The, what you call, NOL, that’s the way you formulate it in English, net operating losses community was €11 billion. The tax rate in France is 33.3%. So the tax loss is 3.8. And this is not discounted with you can, 3.8, yes. 3.8, yes.

A - Daniel Scolan

Okay. Shall we turn to another question from the call, Andrew O’Neill from Sanford Bernstein.

Q - Andrew O’Neill

Thank you, it’s Andrew O’Neill from Sanford Bernstein. A question on SFR. I was interested in the price reduction that you were expecting for 2006 of down 8% to continue. I’m wondering if you could give us a little bit of color on how the unlimited contracts are going for SFR to SFR customers and the price deflation you are seeing from that offer. And then also, at the same time, the kind of volume growth in outbound voice calling that you’re seeing for the business overall. I noticed through the course of 2005 there was definitely a deceleration in the outbound voice revenue, I think to about maybe 4% growth in the final quarter. So perhaps you can help us understand what that would look like in 2006.

**Data section:**
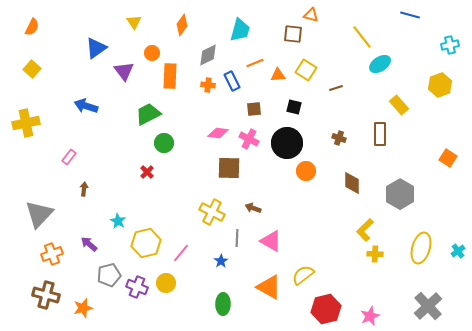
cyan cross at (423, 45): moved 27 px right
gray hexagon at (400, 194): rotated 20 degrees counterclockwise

**Direction:** Repeat the call transcript word for word, in full. The listing has no connection to the call transcript.

**Task output:**
The, what you call, NOL, that’s the way you formulate it in English, net operating losses community was €11 billion. The tax rate in France is 33.3%. So the tax loss is 3.8. And this is not discounted with you can, 3.8, yes. 3.8, yes.

A - Daniel Scolan

Okay. Shall we turn to another question from the call, Andrew O’Neill from Sanford Bernstein.

Q - Andrew O’Neill

Thank you, it’s Andrew O’Neill from Sanford Bernstein. A question on SFR. I was interested in the price reduction that you were expecting for 2006 of down 8% to continue. I’m wondering if you could give us a little bit of color on how the unlimited contracts are going for SFR to SFR customers and the price deflation you are seeing from that offer. And then also, at the same time, the kind of volume growth in outbound voice calling that you’re seeing for the business overall. I noticed through the course of 2005 there was definitely a deceleration in the outbound voice revenue, I think to about maybe 4% growth in the final quarter. So perhaps you can help us understand what that would look like in 2006.